Estimate for weak $L^{1}$ norm

Question

Let the weak $L^{1}$ norm on $f$ be defined by $\|f\|_{\mathrm{WL}^{1}} = \sup_{t > 0}t D_{f}(t)$ where $D_{f}(t) = \mu(\{x \in \mathbb{R}: |f(x)| > t\})$ and $\mu$ is the standard Lebesgue measure. Consider the $N!$ functions on $[0, 1]$ defined by $$f_{\sigma} = \sum_{j = 1}^{N}\frac{N}{\sigma(j)}\chi_{[(j - 1)/N, j/n)}$$ where $\sigma$ is a permutation of $\{1, 2, \ldots, N\}$. Why is $$\left\lVert \sum_{\sigma \in S_{N}}f_{\sigma}\right\rVert_{\mathrm{WL}^{1}} = N!(1 + 1/2 + \cdots + 1/N)?$$

Answer 1

Rearranging terms in the sum $\sum_{\sigma} f_\sigma$, one sees that every interval $\left[\frac{j-1}{N}, \frac{j}{N}\right)$ appears exactly once in any summand $f_\sigma$, each time with weight $N/\sigma(j)$. So the sum $\sum_\sigma f_\sigma$ is equal to the constant function $\sum_\sigma \frac{N}{\sigma(j)}$.
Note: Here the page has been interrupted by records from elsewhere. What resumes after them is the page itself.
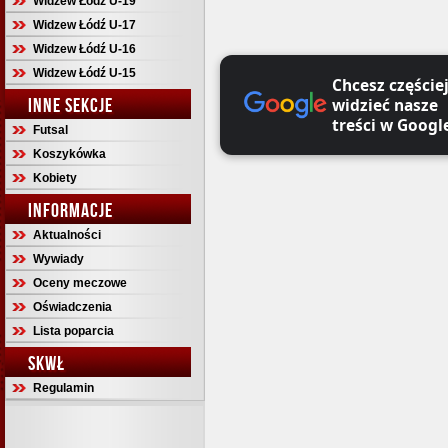
Widzew Łódź U-19
Widzew Łódź U-17
Widzew Łódź U-16
Widzew Łódź U-15
Chcesz częście
INNE SEKCJE
widzieć nasze
treści w Googl
Futsal
Koszykówka
Kobiety
INFORMACJE
Aktualności
Wywiady
Oceny meczowe
Oświadczenia
Lista poparcia
SKWŁ
Regulamin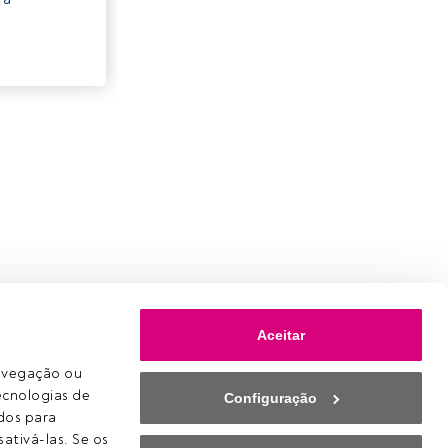
Aceitar
avegação ou 
ecnologias de 
Configuração
os para 
ativá-las. Se os 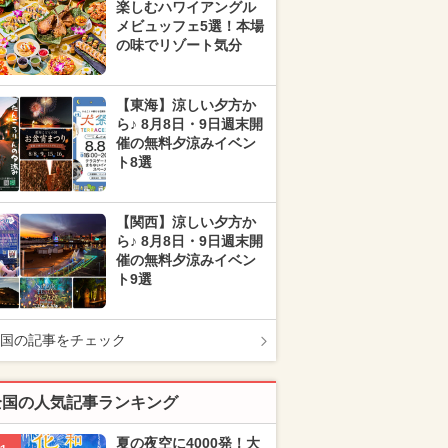
楽しむハワイアングル
メビュッフェ5選！本場
の味でリゾート気分
【東海】涼しい夕方か
ら♪ 8月8日・9日週末開
催の無料夕涼みイベン
ト8選
【関西】涼しい夕方か
ら♪ 8月8日・9日週末開
催の無料夕涼みイベン
ト9選
国の記事をチェック
全国の人気記事ランキング
夏の夜空に4000発！大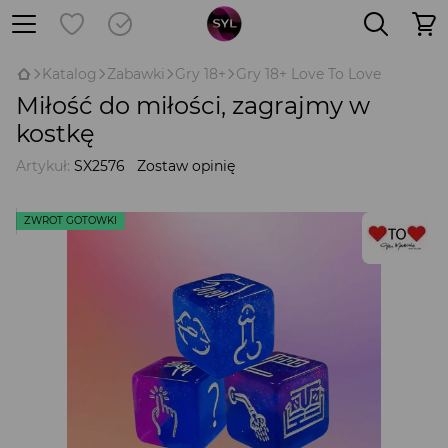
Katalog
Zabawki
Gry 18+
Gry 18+ Love To Love
Miłość do miłości, zagrajmy w
kostkę
Artykuł:
SX2576
Zostaw opinię
ZWROT GOTÓWKI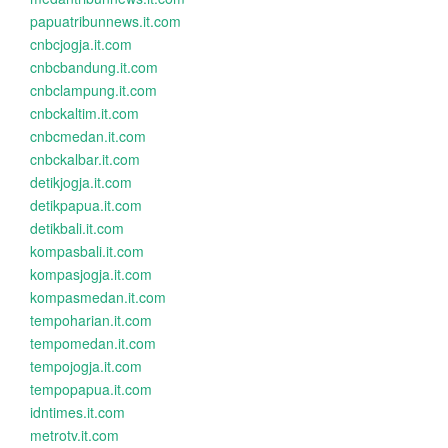
papuatribunnews.it.com
cnbcjogja.it.com
cnbcbandung.it.com
cnbclampung.it.com
cnbckaltim.it.com
cnbcmedan.it.com
cnbckalbar.it.com
detikjogja.it.com
detikpapua.it.com
detikbali.it.com
kompasbali.it.com
kompasjogja.it.com
kompasmedan.it.com
tempoharian.it.com
tempomedan.it.com
tempojogja.it.com
tempopapua.it.com
idntimes.it.com
metrotv.it.com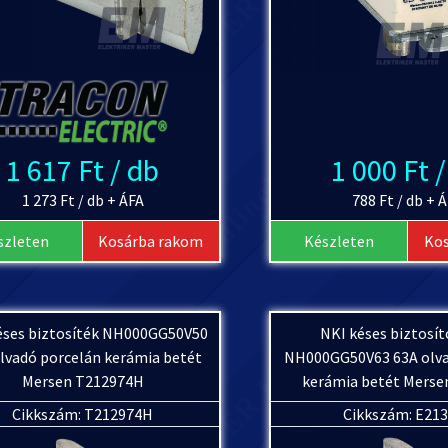
1 617 Ft / db
1 000 Ft 
1 273 Ft / db + ÁFA
788 Ft / db + 
szleten
Kosárba rakom
Készleten
Ko
éses biztosíték NH000GG50V50
NKI késes biztosít
lvadó porcelán kerámia betét
NH000GG50V63 63A olva
Mersen T212974H
kerámia betét Merse
Cikkszám: T212974H
Cikkszám: E21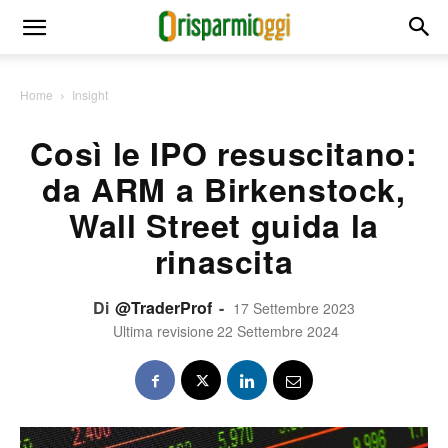
Home
Insight
Così le IPO resuscitano:
da ARM a Birkenstock,
Wall Street guida la
rinascita
Di
@TraderProf
-
17 Settembre 2023
Ultima revisione
22 Settembre 2024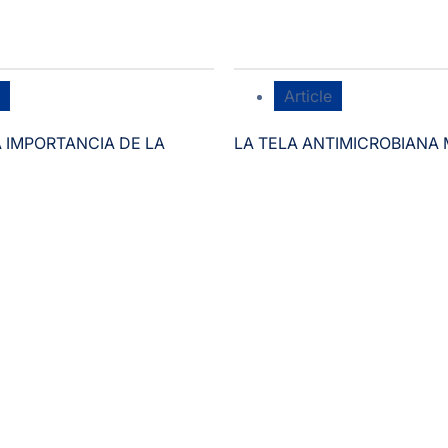
Article
A IMPORTANCIA DE LA
LA TELA ANTIMICROBIANA 
 DIURNA PARA LA
AUMENTA LA SEGURIDAD 
DE LOS TRABAJADORES
CONTAMINACIÓN
EXPUESTOS A RIESGOS
DURANTE SU TRABAJO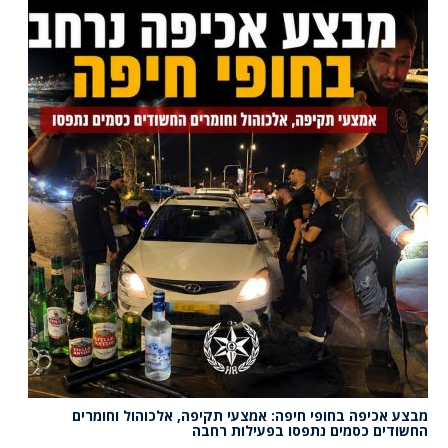
מבצע אכיפה בחופי חיפה: אמצעי תקיפה, אלכוהול וחומרים
החשודים כסמים נתפסו בפעילות רחבה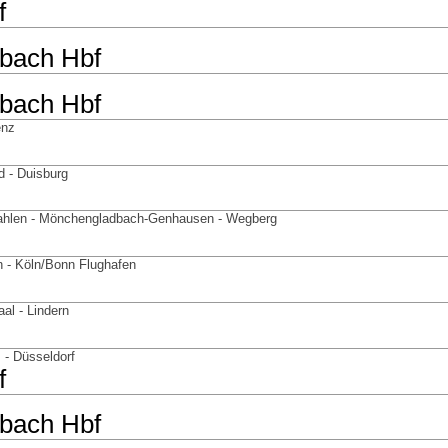
f
bach Hbf
bach Hbf
enz
d - Duisburg
hlen - Mönchengladbach-Genhausen - Wegberg
n - Köln/Bonn Flughafen
al - Lindern
- Düsseldorf
f
bach Hbf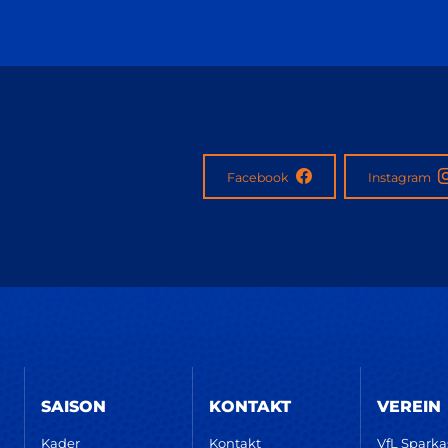
Facebook
Instagram
SAISON
KONTAKT
VEREIN
Kader
Kontakt
VfL Spark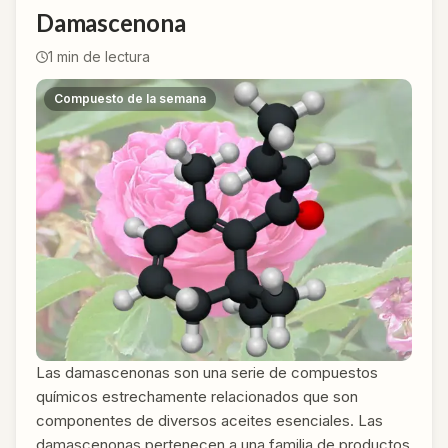
Damascenona
1
min de lectura
Compuesto de la semana
Las damascenonas son una serie de compuestos
químicos estrechamente relacionados que son
componentes de diversos aceites esenciales. Las
damascenonas pertenecen a una familia de productos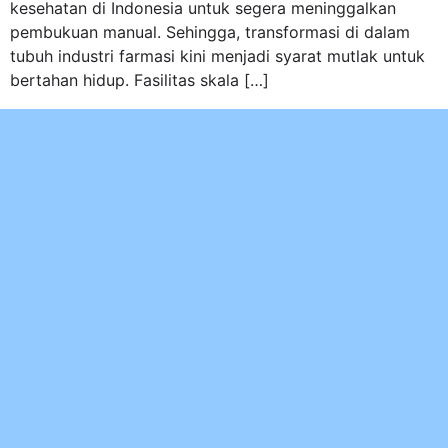
kesehatan di Indonesia untuk segera meninggalkan
pembukuan manual. Sehingga, transformasi di dalam
tubuh industri farmasi kini menjadi syarat mutlak untuk
bertahan hidup. Fasilitas skala […]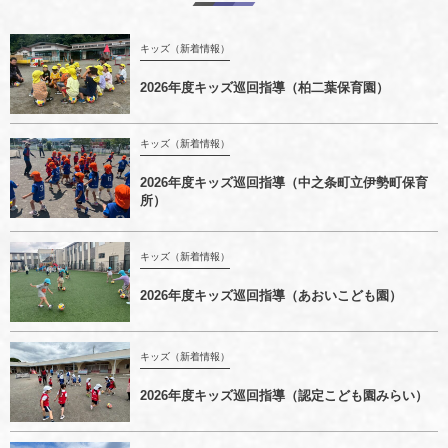
キッズ（新着情報）
2026年度キッズ巡回指導（柏二葉保育園）
キッズ（新着情報）
2026年度キッズ巡回指導（中之条町立伊勢町保育
所）
キッズ（新着情報）
2026年度キッズ巡回指導（あおいこども園）
キッズ（新着情報）
2026年度キッズ巡回指導（認定こども園みらい）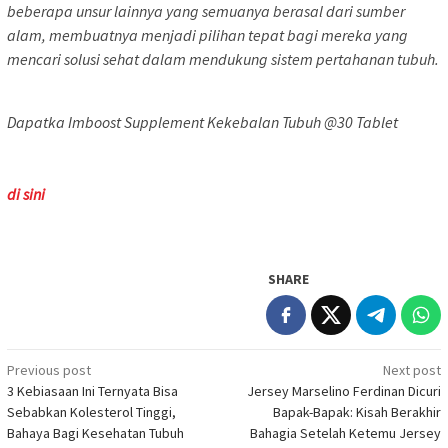
beberapa unsur lainnya yang semuanya berasal dari sumber
alam, membuatnya menjadi pilihan tepat bagi mereka yang
mencari solusi sehat dalam mendukung sistem pertahanan tubuh.
Dapatka Imboost Supplement Kekebalan Tubuh @30 Tablet
di sini
SHARE
Post
Previous post
Next post
3 Kebiasaan Ini Ternyata Bisa
Jersey Marselino Ferdinan Dicuri
navigation
Sebabkan Kolesterol Tinggi,
Bapak-Bapak: Kisah Berakhir
Bahaya Bagi Kesehatan Tubuh
Bahagia Setelah Ketemu Jersey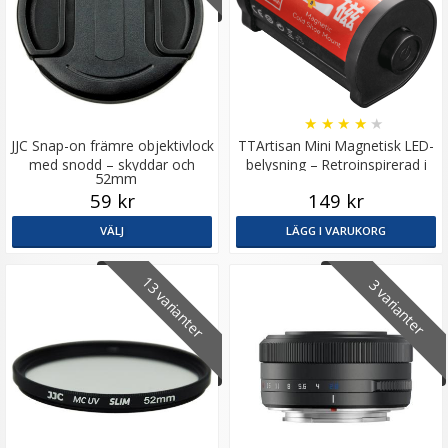
★
★
★
★
★
JJC Snap-on främre objektivlock
TTArtisan Mini Magnetisk LED-
med snodd – skyddar och
belysning – Retroinspirerad i
52mm
förenklar
form som en Filmrulle
59 kr
149 kr
VÄLJ
LÄGG I VARUKORG
13 varianter
3 varianter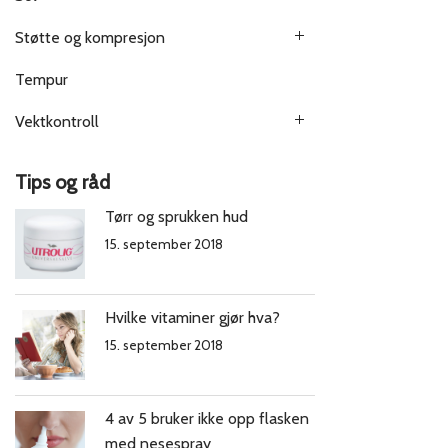
Støtte og kompresjon
Tempur
Vektkontroll
Tips og råd
Tørr og sprukken hud
15. september 2018
Hvilke vitaminer gjør hva?
15. september 2018
4 av 5 bruker ikke opp flasken
med nesespray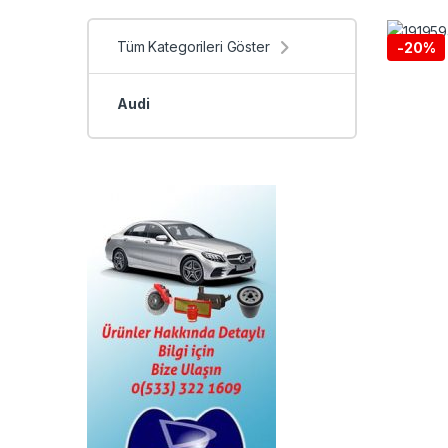
Tüm Kategorileri Göster
-
20%
Audi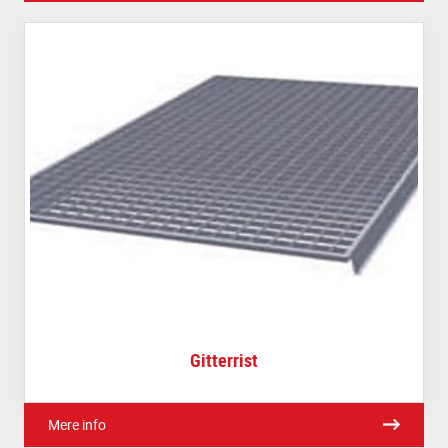
Gitterrist
Mere info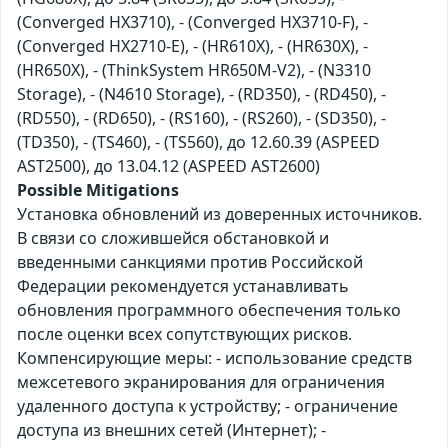
(Converged HX3710), - (Converged HX3710-F), -
(Converged HX2710-E), - (HR610X), - (HR630X), -
(HR650X), - (ThinkSystem HR650M-V2), - (N3310
Storage), - (N4610 Storage), - (RD350), - (RD450), -
(RD550), - (RD650), - (RS160), - (RS260), - (SD350), -
(TD350), - (TS460), - (TS560), до 12.60.39 (ASPEED
AST2500), до 13.04.12 (ASPEED AST2600)
Possible Mitigations
Установка обновлений из доверенных источников.
В связи со сложившейся обстановкой и
введенными санкциями против Российской
Федерации рекомендуется устанавливать
обновления программного обеспечения только
после оценки всех сопутствующих рисков.
Компенсирующие меры: - использование средств
межсетевого экранирования для ограничения
удаленного доступа к устройству; - ограничение
доступа из внешних сетей (Интернет); -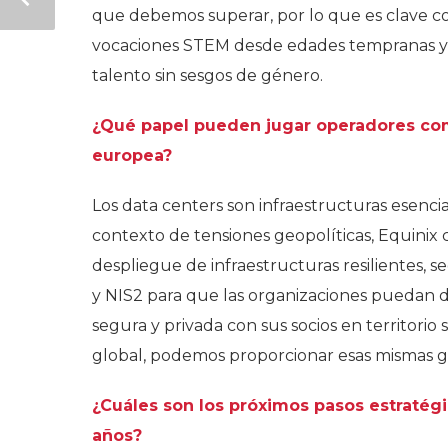
que debemos superar, por lo que es clave co
vocaciones STEM desde edades tempranas y g
talento sin sesgos de género.
¿Qué papel pueden jugar operadores com
europea?
Los data centers son infraestructuras esenci
contexto de tensiones geopolíticas, Equinix 
despliegue de infraestructuras resilientes, 
y NIS2 para que las organizaciones puedan d
segura y privada con sus socios en territori
global, podemos proporcionar esas mismas ga
¿Cuáles son los próximos pasos estratégi
años?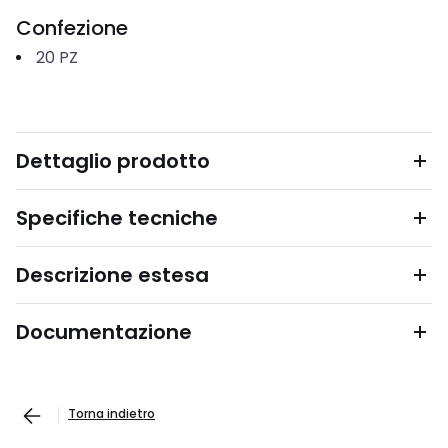
Confezione
20
PZ
Dettaglio prodotto
Specifiche tecniche
Descrizione estesa
Documentazione
Torna indietro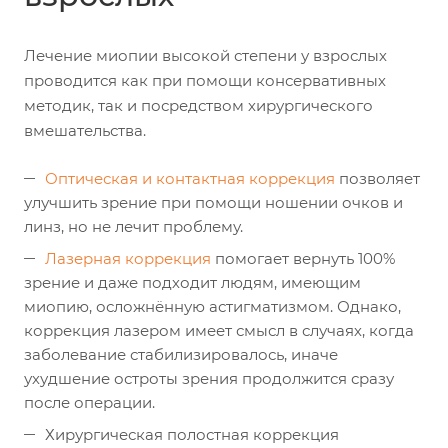
Лечение миопии высокой степени у взрослых
проводится как при помощи консервативных
методик, так и посредством хирургического
вмешательства.
Оптическая и контактная коррекция
позволяет
улучшить зрение при помощи ношении очков и
линз, но не лечит проблему.
Лазерная коррекция
помогает вернуть 100%
зрение и даже подходит людям, имеющим
миопию, осложнённую астигматизмом. Однако,
коррекция лазером имеет смысл в случаях, когда
заболевание стабилизировалось, иначе
ухудшение остроты зрения продолжится сразу
после операции.
Хирургическая полостная коррекция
It remains to compute the sum. When $\sigma$ runs over all permutations, $\sigma(j)$ takes all values $1, 2\ldots N$, and each value is repeated $(N-1)!$ times. Therefore $$\sum_{\sigma\in S_N} \frac{1}{\sigma(j)}=(N-1)!\left( 1+\frac{1}{2}+\dots+\frac{1}{N}\right).$$

To conclude one only needs to observe that the weak $L^1$ norm of a constant function $f\equiv C$ defined on an interval of unit length is exactly $\lvert C\rvert$.